The “Government’s possession became a seizure once it refused to comply with Plaintiffs’ request to return the coins,” Davis wrote, adding that a “person’s ‘right against unreasonable seizures is not vitiated’ merely because the Government believes that it is the rightful owner of the property in question.”

The nub of the government’s case, Davis wrote, indeed the legal philosophy that it has advocated for more than 60 years, is that “In asserting the reasonableness of its actions, the Government relies heavily on the 1947 decision in United States v. Barnard, 72 F. Supp. 531 (D. Tenn. 1947), which found that a 1933 Double Eagle had not left the mint through legal means.”

They claimed it then, they claim it now. But, Davis wrote, the court in Barnard was not “authorization for future warrantless seizures of 1933 double eagles. Furthermore, the Government in Barnard simply ruling on the evidence that it had before it at the time. The decision did not serve as a blanket authorization for future warrantless seizures of 1933 double eagles.”

His conclusion: that the Langbord family’s “possession of the coins” is the keystone ... although it may turn out that the original family member who obtained the coins never had good title.” Even then, he found, “in light of Pennsylvania law ‘which attaches a presumption of entitlement to one in possession’”.

So in granting summary judgment to the Langbord family, the Court found that they are entitled to a hearing on the deprivation of their property – the 1933 double eagle.

Kramer, Levin of New York, the law firm where Berke is a partner, spoke by press release July 30 of Langbord’s “landmark victory against the United States government,” on the claims that “the United States Mint violated [the family’s] Fourth and Fifth Amendment rights by confiscating ten 1933 double eagle gold coins without due process of law.”

Judge Davis ordered the government to promptly file a judicial forfeiture proceeding, which it had refused to do when it decided to confiscate the Coins. “In that proceeding the government will bear the burden of proving how the Coins left the Mint over 75 years ago,” Kramer, Levin said. That changes the dynamics of the litigation.

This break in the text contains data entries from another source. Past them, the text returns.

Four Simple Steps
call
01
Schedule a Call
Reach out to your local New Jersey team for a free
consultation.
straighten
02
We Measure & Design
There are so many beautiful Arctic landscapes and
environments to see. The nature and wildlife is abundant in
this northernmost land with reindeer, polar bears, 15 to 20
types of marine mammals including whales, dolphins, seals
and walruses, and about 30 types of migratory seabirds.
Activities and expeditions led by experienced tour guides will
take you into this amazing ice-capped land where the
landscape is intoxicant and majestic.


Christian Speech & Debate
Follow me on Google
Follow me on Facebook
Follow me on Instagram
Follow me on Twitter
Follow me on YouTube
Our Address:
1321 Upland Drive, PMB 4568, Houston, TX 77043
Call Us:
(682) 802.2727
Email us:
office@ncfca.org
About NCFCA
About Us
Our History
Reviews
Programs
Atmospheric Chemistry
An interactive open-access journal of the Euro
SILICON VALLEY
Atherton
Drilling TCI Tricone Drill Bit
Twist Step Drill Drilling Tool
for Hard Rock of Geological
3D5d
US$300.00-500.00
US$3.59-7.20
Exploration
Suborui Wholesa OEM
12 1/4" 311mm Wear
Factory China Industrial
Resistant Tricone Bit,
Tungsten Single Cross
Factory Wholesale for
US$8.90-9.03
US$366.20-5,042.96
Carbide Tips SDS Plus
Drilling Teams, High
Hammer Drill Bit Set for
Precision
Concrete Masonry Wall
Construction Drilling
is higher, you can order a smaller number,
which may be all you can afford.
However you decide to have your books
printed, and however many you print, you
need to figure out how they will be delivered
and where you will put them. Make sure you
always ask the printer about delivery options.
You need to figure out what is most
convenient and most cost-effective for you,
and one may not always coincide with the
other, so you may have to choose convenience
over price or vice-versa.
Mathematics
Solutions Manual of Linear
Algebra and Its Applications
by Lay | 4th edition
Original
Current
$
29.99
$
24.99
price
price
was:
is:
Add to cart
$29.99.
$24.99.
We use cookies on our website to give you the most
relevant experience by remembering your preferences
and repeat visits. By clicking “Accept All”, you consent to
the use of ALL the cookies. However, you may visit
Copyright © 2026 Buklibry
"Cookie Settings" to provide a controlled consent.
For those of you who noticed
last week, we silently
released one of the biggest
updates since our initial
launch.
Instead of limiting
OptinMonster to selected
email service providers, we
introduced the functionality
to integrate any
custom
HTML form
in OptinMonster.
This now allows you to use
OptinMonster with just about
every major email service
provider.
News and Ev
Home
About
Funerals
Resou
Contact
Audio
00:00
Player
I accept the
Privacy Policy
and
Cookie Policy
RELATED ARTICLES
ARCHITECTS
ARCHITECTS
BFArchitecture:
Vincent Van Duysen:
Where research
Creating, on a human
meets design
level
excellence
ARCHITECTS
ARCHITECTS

Changing its tenor to making the government prove how the coins left the Mint is a significant procedural change; documents on file with the court clerk, and depositions taken, suggest that he Mint has no idea at all how the coins made it to the street.They are going to have to acknowledge this soon since the court directed direct the Government to initiate a judicial forfeiture proceeding before Sept. 28.
It’s fair to expect that this matter will be in the courts for a long time.